Lawyers for rabbis whose federal convictions for conspiracy to commit kidnapping and violence – related to their roles in an elaborate FBI Get-related sting operation – were upheld in July by a three-judge panel of the Third Circuit U.S. Court of Appeals have petitioned the court for a re-hearing en banc, that is by all of the 14 active judges on the court.
At stake is nothing less than the future viability of a fundamental protection for religious freedom in this country.
The initial prosecutions were marked by government conduct that should shock the conscience of anyone who believes in fair play. And the appellate court’s superficial affirmance of the convictions offers little hope that other courts can be counted on to make things right.
In 1990, in a case involving the use of peyote as part of a Native American religious ritual, the late Justice Antonin Scalia wrote an opinion for the U.S. Supreme Court that abandoned the longstanding First Amendment constitutional principle that religious practice ordinarily could not be infringed upon by government unless there was a showing of a “compelling public necessity” to do so.
No longer would religious motivation entitle one, under any circumstances, to a constitutionally required religious exemption from a law of general applicability – like anti-drug laws.
In 1998, however, Congress enacted the Religious Freedom Restoration Act. Popularly referred to as “RFRA,” that law prohibits by statute what the First Amendment had been thought, pre-Scalia, to prohibit as a matter of constitutional law.
Thus RFRA disallows the federal government from “substantially burden[ing] a person’s exercise of religion even if the burden results from a rule of general applicability” unless the government “demonstrates that application of the burden to the person (1) is in furtherance of a compelling governmental interest; and (2) is the least restrictive means of furthering that compelling governmental interest.”
In the case of the rabbis, the FBI created out of whole cloth – complete with the production of a forged ketubah – a marriage in which the non-existent wife was an agunah at the mercy of a non-existent recalcitrant husband. The FBI deceived a prestigious bet din, which resulted in that bet din’s issuance of baseless hazmanot (summonses) and a seruv (contempt order).
All this was designed to entice the rabbis into taking action – even extreme measures – against a non-existent husband in order to get him to give a Get to a non-existent wife.

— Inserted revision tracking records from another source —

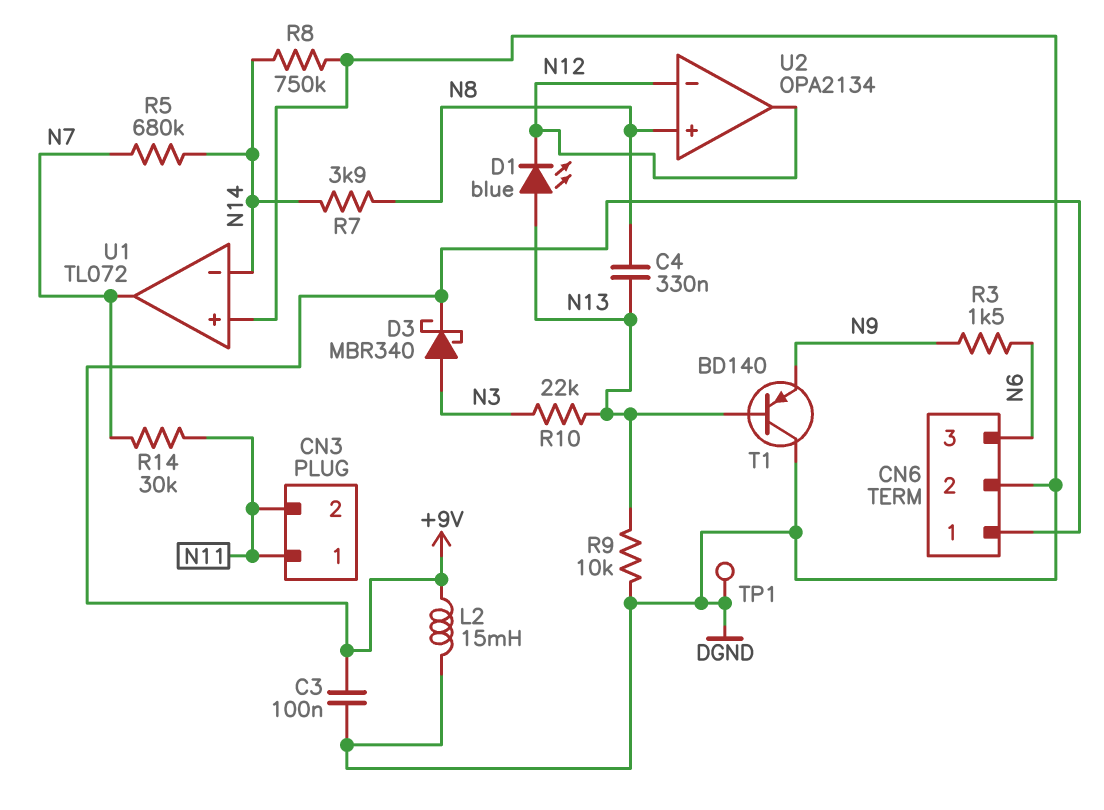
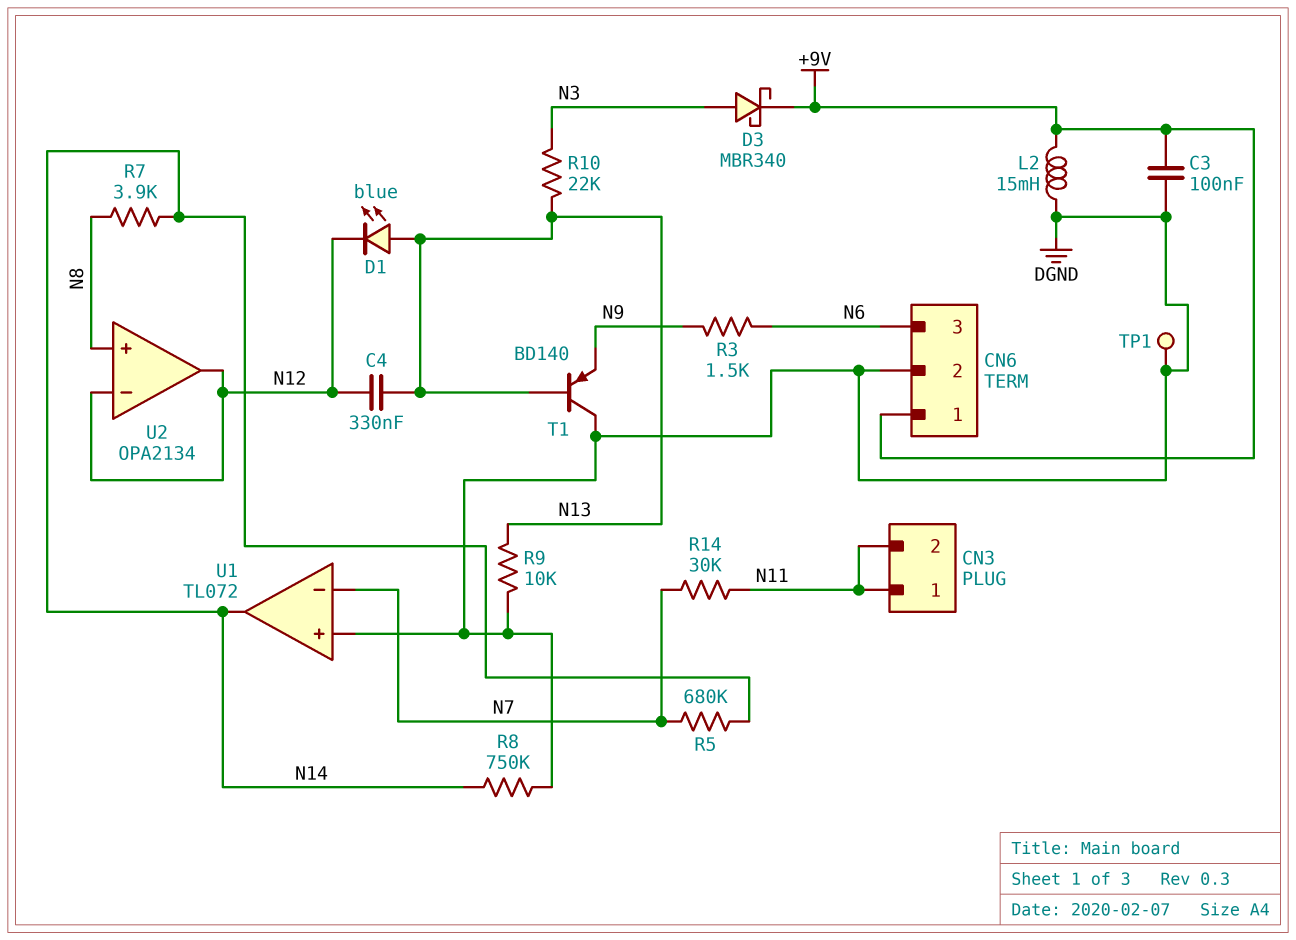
C4: 330nF (N8, N13) -> 330nF (N12, N13)
U1 pin in-: N14 -> N7
U1 pin out: N7 -> N14

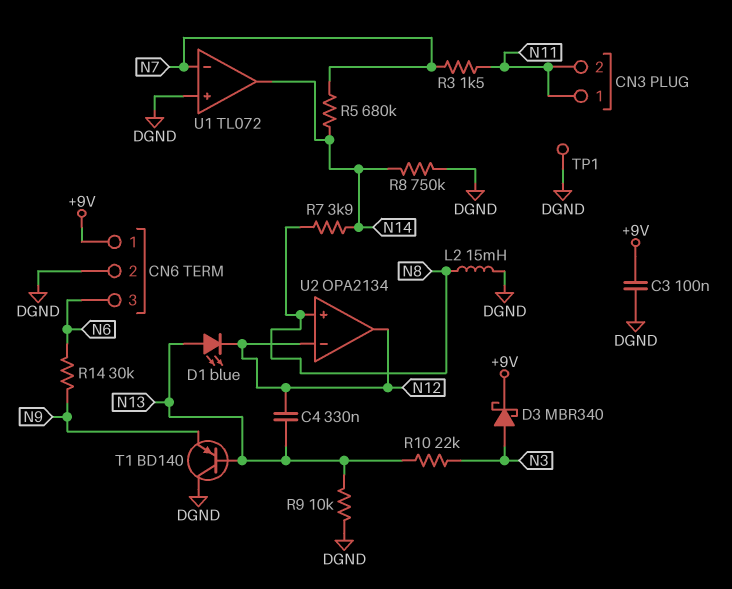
L2: 15mH (+9V, DGND) -> 15mH (DGND, N8)
R3: 1.5k (N6, N9) -> 1.5k (N7, N11)
R14: 30k (N7, N11) -> 30k (N6, N9)

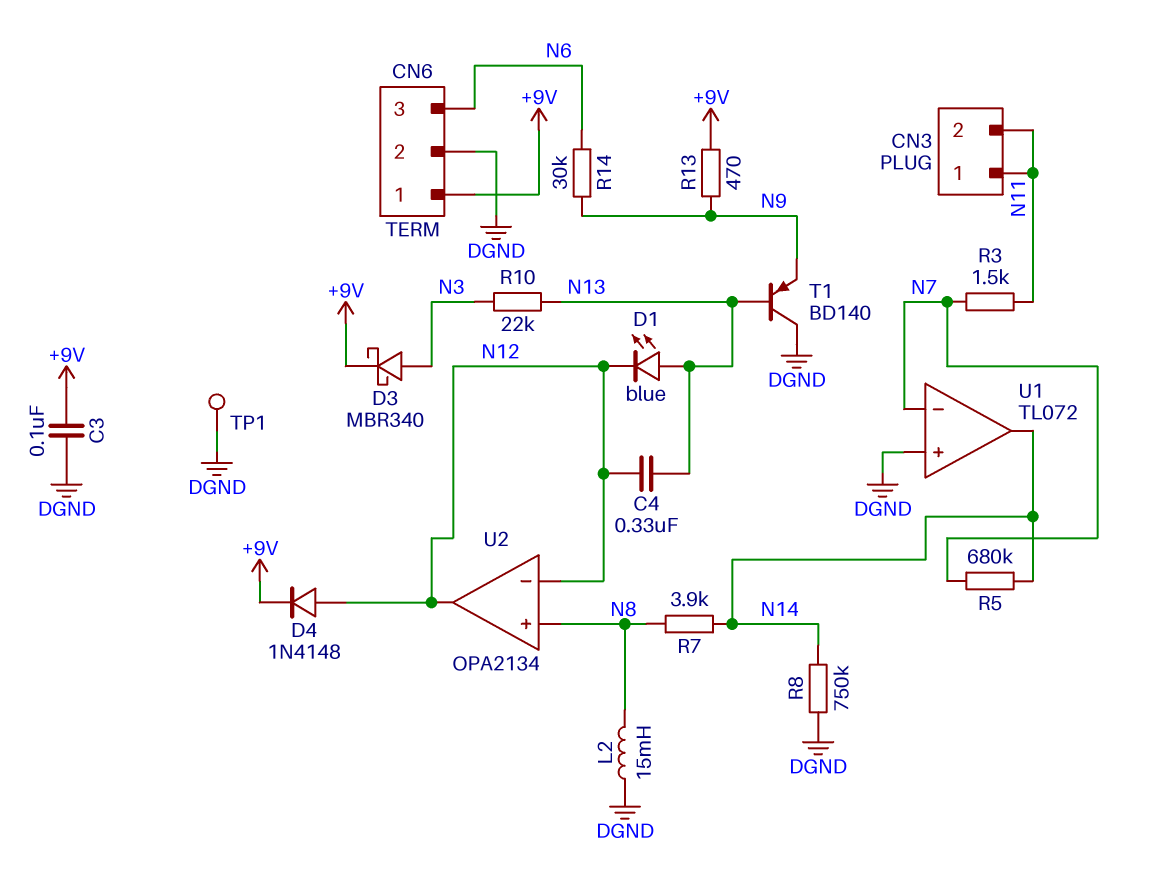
D4: none -> diode 1N4148 (A N12, K +9V)
R9: 10k (DGND, N13) -> none
R13: none -> 470 (+9V, N9)

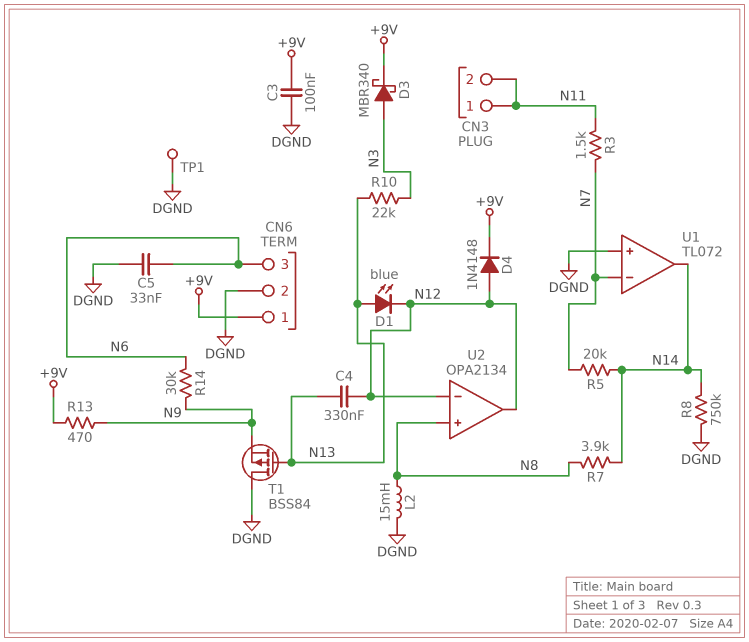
C5: none -> 33nF (DGND, N6)
R5: 680k (N7, N14) -> 20k (N7, N14)
T1: PNP BD140 (B N13, C DGND, E N9) -> PMOS BSS84 (G N13, D DGND, S N9)

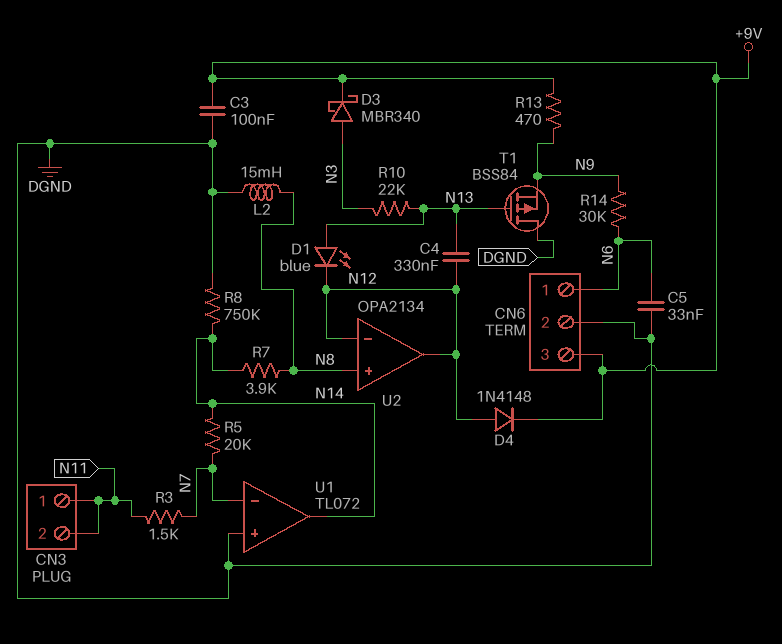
CN6 pin 1: +9V -> N6
CN6 pin 3: N6 -> +9V
TP1: test point (DGND) -> none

That was the essence of the “sting” – a pure fiction that was concocted by the FBI for the purpose of enticing and entrapping the unsuspecting rabbis.
Would the FBI have pursued such a “sting” prosecution if it entailed the elaborate deception of a Sharia religious court, or a Catholic ecclesiastical court? Would the FBI have forged religious documents and deceived religious courts in order to secure baseless religious court rulings to use against imams and priests?
And was luring the rabbis into a conspiracy charge by creating a fictive reality consistent with RFRA? Certainly there was a significant and well-recognized religious premise for the rabbis wanting to help free an agunah, a great and holy mitzvah. So were the elaborate multiple deceptions devised by the FBI the “least restrictive means of furthering [the] compelling governmental interest” in preventing conspiracies to commit violence? We think not.
As Nathan Lewin, one of the nation’s leading constitutional lawyers and one of the attorneys seeking the rehearing, points out in his submission to the court, despite some of the rabbis being charged with kidnapping, “The only convictions that resulted from the trial were on conspiracy and attempts counts based on the wholly fictional crisis that the FBI created. The government’s interest in prosecuting rabbis who are religiously motivated for the commission of such inchoate crimes is far from ‘compelling.’”
Continuing his legal analysis, Mr. Lewin goes on to say,
RFRA…requires the government to pursue any compelling interest by the means that are the “least restrictive” of religious liberty. The “least restrictive means” of achieving the governmental interest in preventing kidnappings or other violence by rabbis seeking to free “chained” women would be vigorous prosecution after the fact of those who have actually committed such offenses. The FBI’s “sting” was unnecessary and therefore violated federal law.
Mr. Lewin also points to one of the bizarre factors in the appeals court’s opinion: it affirmed the trial judge’s exclusion of all evidence of the rabbis’ religious beliefs and practices regarding the duty under Jewish law to free a “chained” woman.
As he notes, “At the very least RFRA gives a defendant who acts out of religious motivation the right to have the trier-of-fact consider religious motivation in determining his guilt or innocence.”
Indeed, it is hard to understand how RFRA could ever provide a religious exemption from a general law if a jury cannot know of any religious motive.